- AUFGABENSTELLUNG
a: Beantworte anhand des Textauszugs diese Fragen:
(i) Welche Baudrate soll für die Konsole eingestellt werden?
(ii) Womit muss der Reset-Button an der Vorderseite gedrückt werden?
(iii) Welcher Befehl wird am Boot-Prompt eingetippt, um den Switch zurückzusetzen?
b: Tausche in den Einträgen von der Zeile mit „Select which orange“ bis zum Ende der Einträge, beide Enden eingeschlossen, „green cork“ gegen „yellow cork“ aus. Gib nur diese Zeilen sonst unverändert wieder und lass die Bilder weg.

━━ TEXTAUSZUG

Zuallererst sollte die Anmeldung via Konsole sichtbar sein. Ansonten besteht keine Verbindung und die Mühe ist für die Katz. Wichtig: 115200 Baud einstellen, sonst labert der Switch polnisch rückwärts.

Dann muss man den Switch zurücksetzen, wozu man KEIN Passwort braucht. An der Vorderseite des Switches befindet sich ein Reset - Button, den man mit einer Nadel drücken muss. Diesen kurz gedrückt halten. Dann muss man, während des erneuten Bootvorganges Escape drücken. Dies muss passieren, bevor er irgendetwas lädt, sonst geht er nicht mehr zum Boot-Prompt sondern ignoriert die Eingabe.

Anschließend findet man den Prompt vor:
Boot>

Hier kann man "help" eintippen zum gucken. Da wir ihn resetten wollen, tippen wir den in der Hilfe gezeigten Befehl "rstcon" ein. Anschließen startet der Switch neu. Falls er nicht neustarten sollte, "boot 1" eintippen.

Zu guter letzt ist der Standard - User "admin" mit leerem Passwort zu bestätigen. Fertig.

Ich hoffe, ich konnte irgendjemanden noch helfen damit, weil manch einer ja noch alte Hardware rumliegen hat und sie vielleicht nutzen will.


----------

━━━━
━━ ZU BEARBEITENDE EINTRÄGE

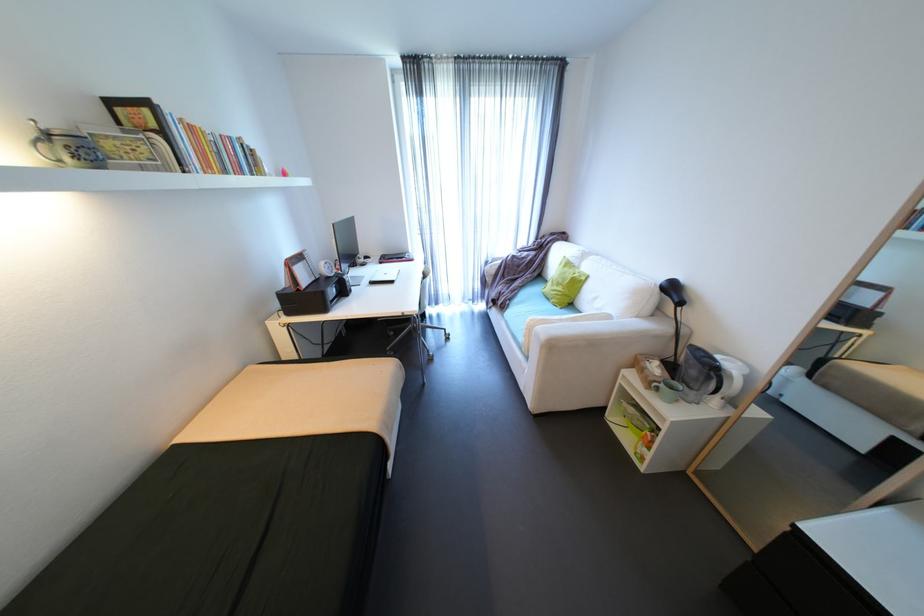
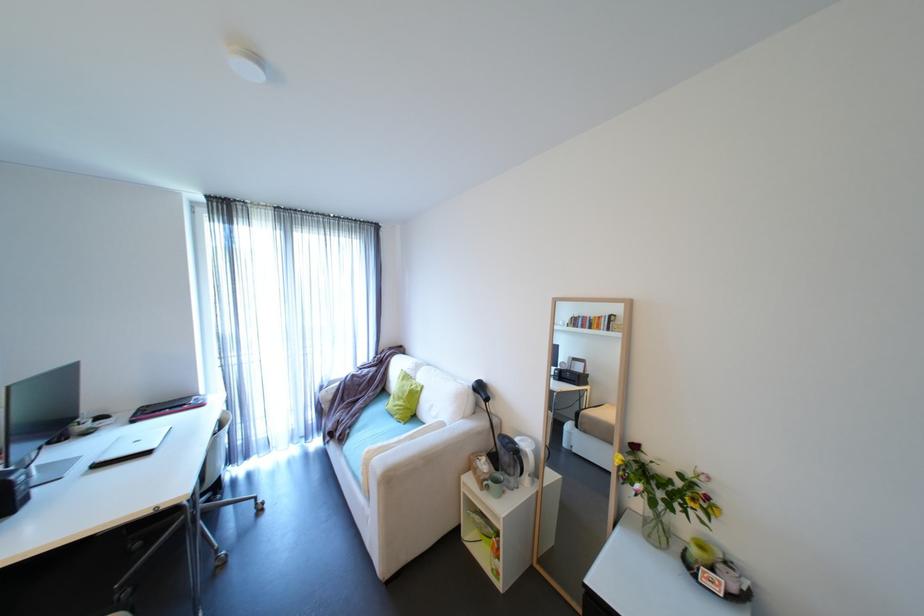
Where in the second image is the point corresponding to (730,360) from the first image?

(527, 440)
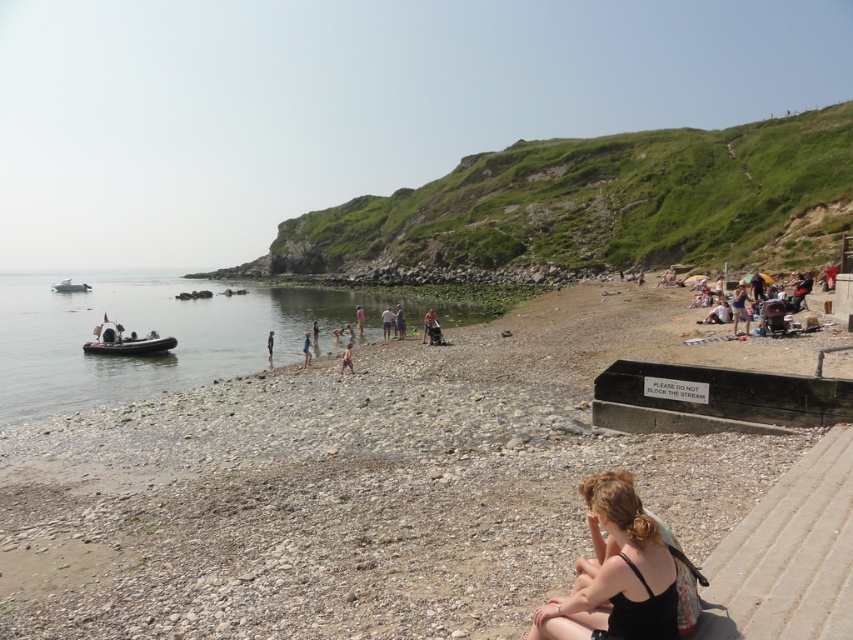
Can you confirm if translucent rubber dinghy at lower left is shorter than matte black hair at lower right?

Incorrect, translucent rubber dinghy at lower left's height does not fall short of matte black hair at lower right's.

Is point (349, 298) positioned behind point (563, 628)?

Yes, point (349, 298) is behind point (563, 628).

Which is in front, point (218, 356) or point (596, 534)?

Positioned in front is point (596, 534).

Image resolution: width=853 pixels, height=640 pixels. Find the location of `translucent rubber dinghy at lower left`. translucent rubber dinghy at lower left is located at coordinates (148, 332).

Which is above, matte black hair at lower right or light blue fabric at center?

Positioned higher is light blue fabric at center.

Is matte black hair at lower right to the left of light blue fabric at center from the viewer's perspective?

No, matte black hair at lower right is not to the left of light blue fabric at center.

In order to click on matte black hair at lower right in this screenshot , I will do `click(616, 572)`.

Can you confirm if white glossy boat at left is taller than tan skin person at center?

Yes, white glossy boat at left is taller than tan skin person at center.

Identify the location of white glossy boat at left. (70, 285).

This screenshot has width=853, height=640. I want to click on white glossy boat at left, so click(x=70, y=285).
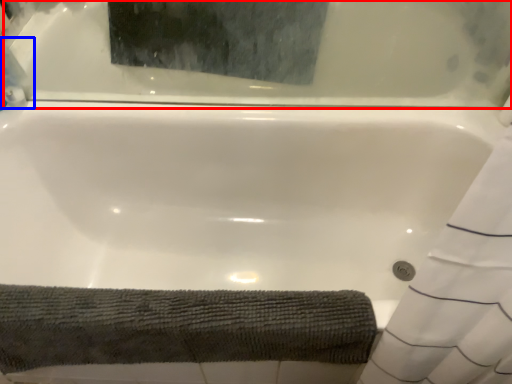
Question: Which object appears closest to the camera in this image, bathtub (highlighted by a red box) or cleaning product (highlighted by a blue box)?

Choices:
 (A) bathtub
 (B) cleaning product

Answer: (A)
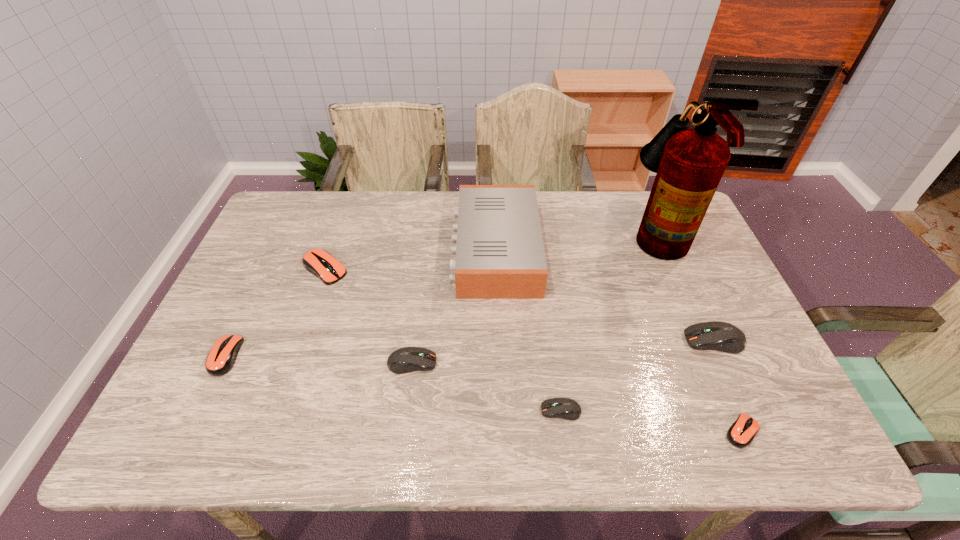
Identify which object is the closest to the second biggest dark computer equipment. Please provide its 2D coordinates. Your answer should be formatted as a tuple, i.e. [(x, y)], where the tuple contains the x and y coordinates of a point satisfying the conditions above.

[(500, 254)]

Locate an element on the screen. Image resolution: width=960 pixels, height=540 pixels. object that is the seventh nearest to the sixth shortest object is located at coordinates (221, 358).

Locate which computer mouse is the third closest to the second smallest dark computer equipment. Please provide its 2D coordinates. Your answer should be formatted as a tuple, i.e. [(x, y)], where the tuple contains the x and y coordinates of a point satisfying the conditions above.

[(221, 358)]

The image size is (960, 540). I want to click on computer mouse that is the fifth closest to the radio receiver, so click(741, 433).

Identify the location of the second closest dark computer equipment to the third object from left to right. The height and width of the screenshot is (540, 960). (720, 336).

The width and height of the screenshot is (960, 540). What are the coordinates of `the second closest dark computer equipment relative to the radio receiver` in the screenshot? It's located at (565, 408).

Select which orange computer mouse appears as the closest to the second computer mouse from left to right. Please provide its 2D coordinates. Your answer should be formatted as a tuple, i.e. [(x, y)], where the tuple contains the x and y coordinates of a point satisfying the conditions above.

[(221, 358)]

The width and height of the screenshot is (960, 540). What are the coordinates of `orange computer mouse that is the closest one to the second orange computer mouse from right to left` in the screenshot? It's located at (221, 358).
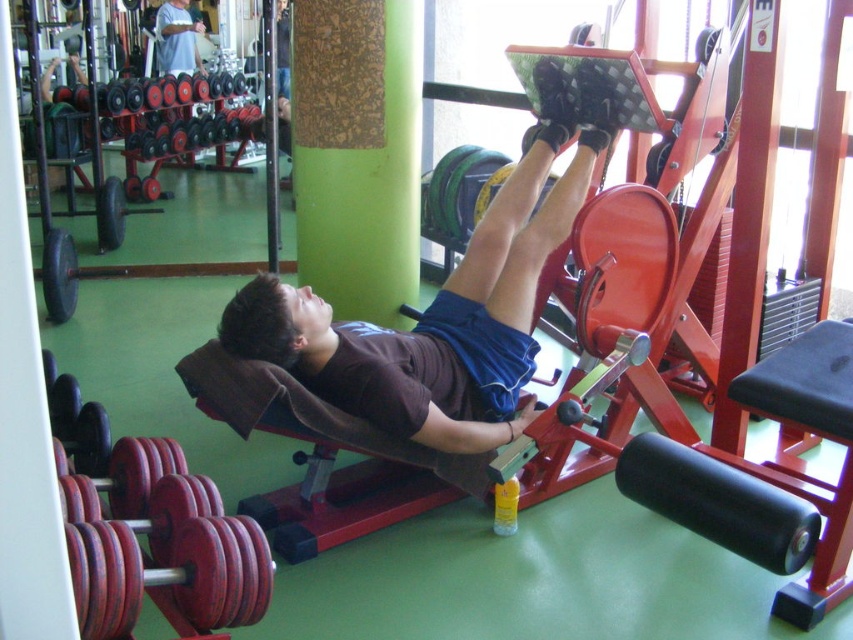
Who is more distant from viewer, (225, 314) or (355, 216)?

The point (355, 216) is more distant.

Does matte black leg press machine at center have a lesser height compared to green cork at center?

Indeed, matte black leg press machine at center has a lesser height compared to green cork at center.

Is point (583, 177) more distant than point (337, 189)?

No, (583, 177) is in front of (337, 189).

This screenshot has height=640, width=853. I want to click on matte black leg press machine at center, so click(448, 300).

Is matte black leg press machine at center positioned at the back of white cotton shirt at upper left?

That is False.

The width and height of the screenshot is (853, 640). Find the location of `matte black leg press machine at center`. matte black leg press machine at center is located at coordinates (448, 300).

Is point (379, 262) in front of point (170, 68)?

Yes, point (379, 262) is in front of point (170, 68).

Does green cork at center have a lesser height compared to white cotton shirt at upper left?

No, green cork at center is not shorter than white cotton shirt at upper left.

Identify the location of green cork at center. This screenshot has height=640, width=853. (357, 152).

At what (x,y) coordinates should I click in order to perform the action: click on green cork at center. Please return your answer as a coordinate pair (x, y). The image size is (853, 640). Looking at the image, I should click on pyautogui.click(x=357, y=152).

━━━━

- LÖSUNGEN DER ÜBUNGEN
a:
(i) 115200 Baud
(ii) Mit einer Nadel
(iii) „rstcon“

b:
Select which orange computer mouse appears as the closest to the second computer mouse from left to right. Please provide its 2D coordinates. Your answer should be formatted as a tuple, i.e. [(x, y)], where the tuple contains the x and y coordinates of a point satisfying the conditions above.

[(221, 358)]

The width and height of the screenshot is (960, 540). What are the coordinates of `orange computer mouse that is the closest one to the second orange computer mouse from right to left` in the screenshot? It's located at (221, 358).
Who is more distant from viewer, (225, 314) or (355, 216)?

The point (355, 216) is more distant.

Does matte black leg press machine at center have a lesser height compared to yellow cork at center?

Indeed, matte black leg press machine at center has a lesser height compared to yellow cork at center.

Is point (583, 177) more distant than point (337, 189)?

No, (583, 177) is in front of (337, 189).

This screenshot has height=640, width=853. I want to click on matte black leg press machine at center, so click(448, 300).

Is matte black leg press machine at center positioned at the back of white cotton shirt at upper left?

That is False.

The width and height of the screenshot is (853, 640). Find the location of `matte black leg press machine at center`. matte black leg press machine at center is located at coordinates (448, 300).

Is point (379, 262) in front of point (170, 68)?

Yes, point (379, 262) is in front of point (170, 68).

Does yellow cork at center have a lesser height compared to white cotton shirt at upper left?

No, yellow cork at center is not shorter than white cotton shirt at upper left.

Identify the location of yellow cork at center. This screenshot has height=640, width=853. (357, 152).

At what (x,y) coordinates should I click in order to perform the action: click on yellow cork at center. Please return your answer as a coordinate pair (x, y). The image size is (853, 640). Looking at the image, I should click on pyautogui.click(x=357, y=152).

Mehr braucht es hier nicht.